Required work » A verbatim transcript of the data that follows, free of images, is the expected result.

Dataset excerpt »
···
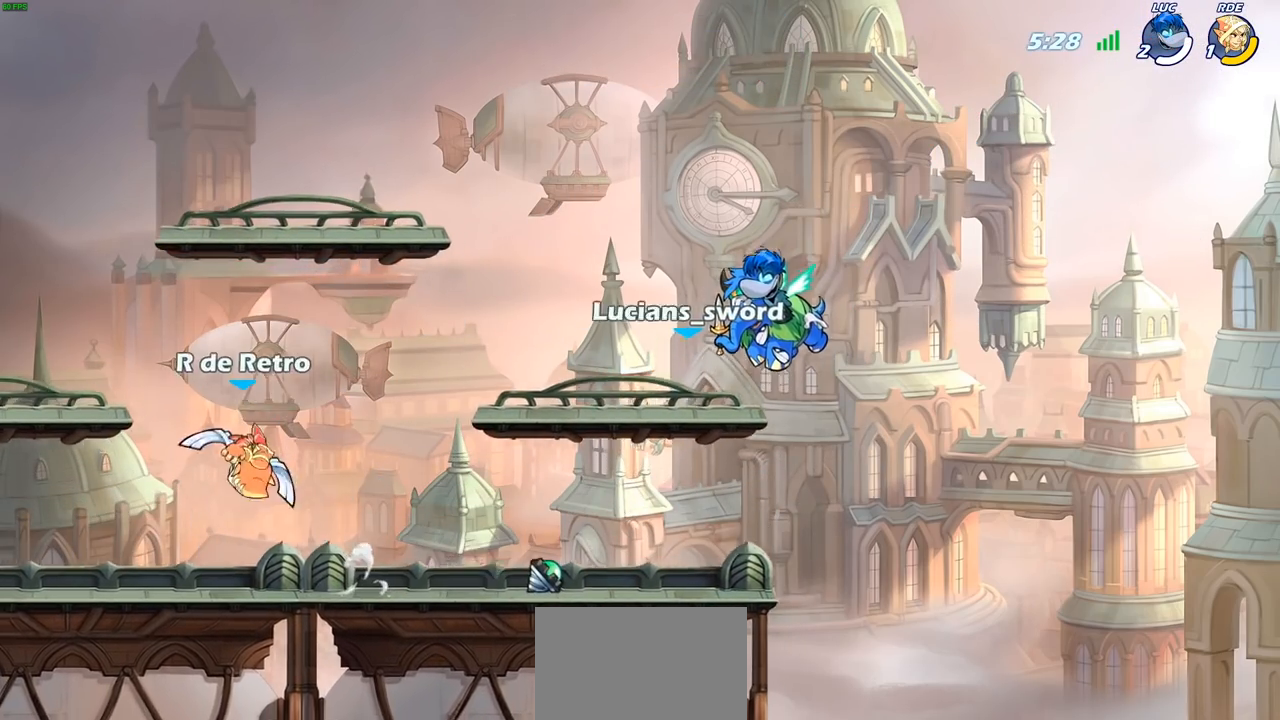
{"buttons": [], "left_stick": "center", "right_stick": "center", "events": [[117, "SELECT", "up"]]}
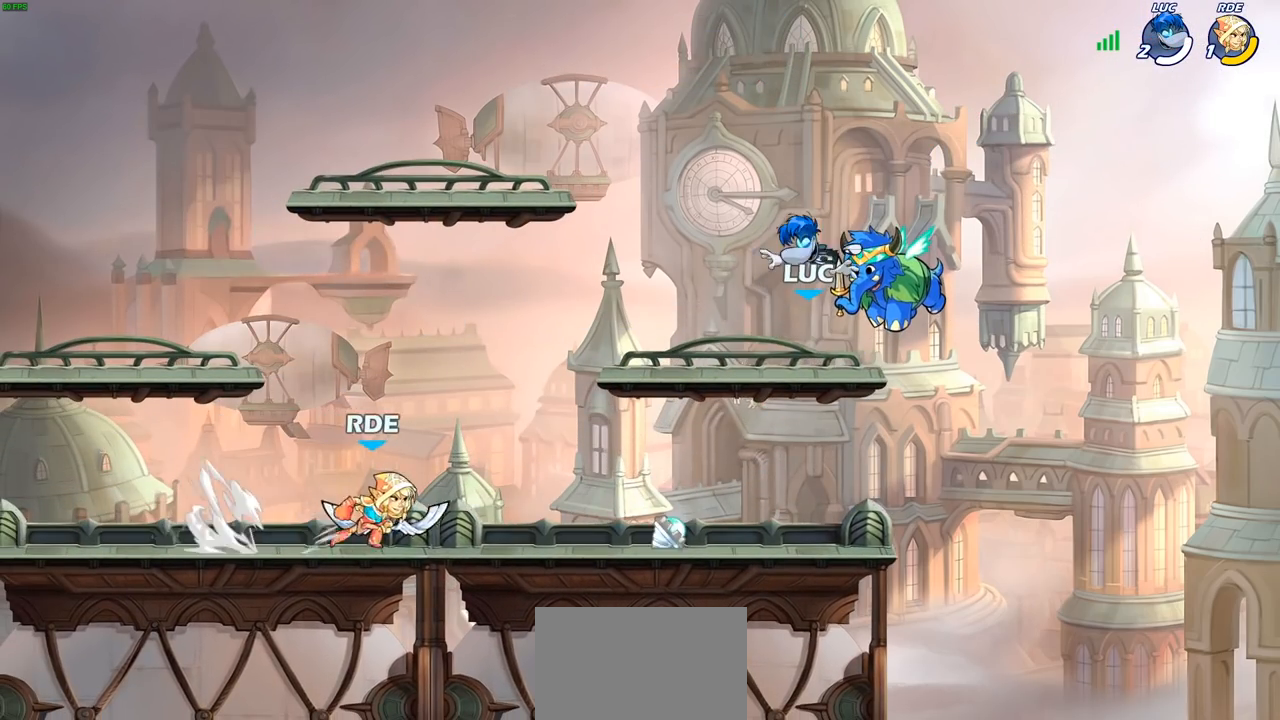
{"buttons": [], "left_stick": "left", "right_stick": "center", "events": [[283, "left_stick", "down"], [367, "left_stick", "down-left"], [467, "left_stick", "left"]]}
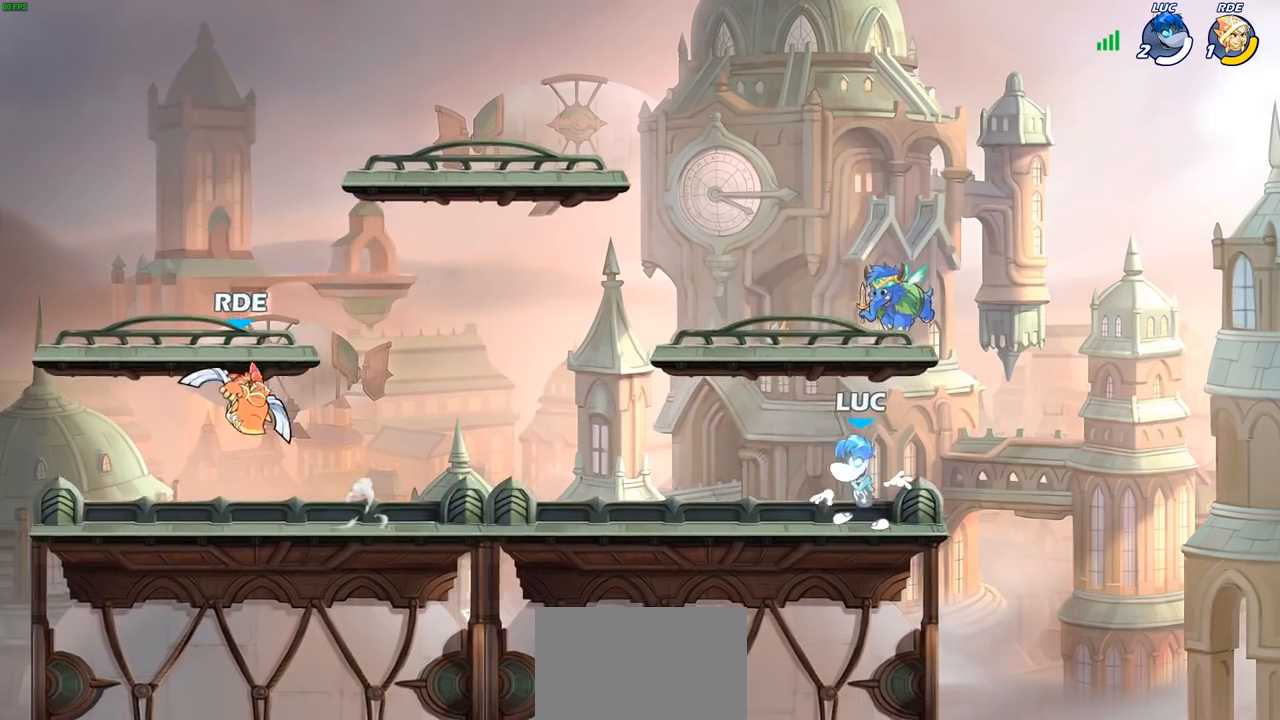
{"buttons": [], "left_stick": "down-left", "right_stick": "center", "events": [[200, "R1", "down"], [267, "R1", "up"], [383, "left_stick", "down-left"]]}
···
Written reply »
{"buttons": [], "left_stick": "center", "right_stick": "center", "events": [[117, "SELECT", "up"]]}
{"buttons": [], "left_stick": "left", "right_stick": "center", "events": [[283, "left_stick", "down"], [367, "left_stick", "down-left"], [467, "left_stick", "left"]]}
{"buttons": [], "left_stick": "down-left", "right_stick": "center", "events": [[200, "R1", "down"], [267, "R1", "up"], [383, "left_stick", "down-left"]]}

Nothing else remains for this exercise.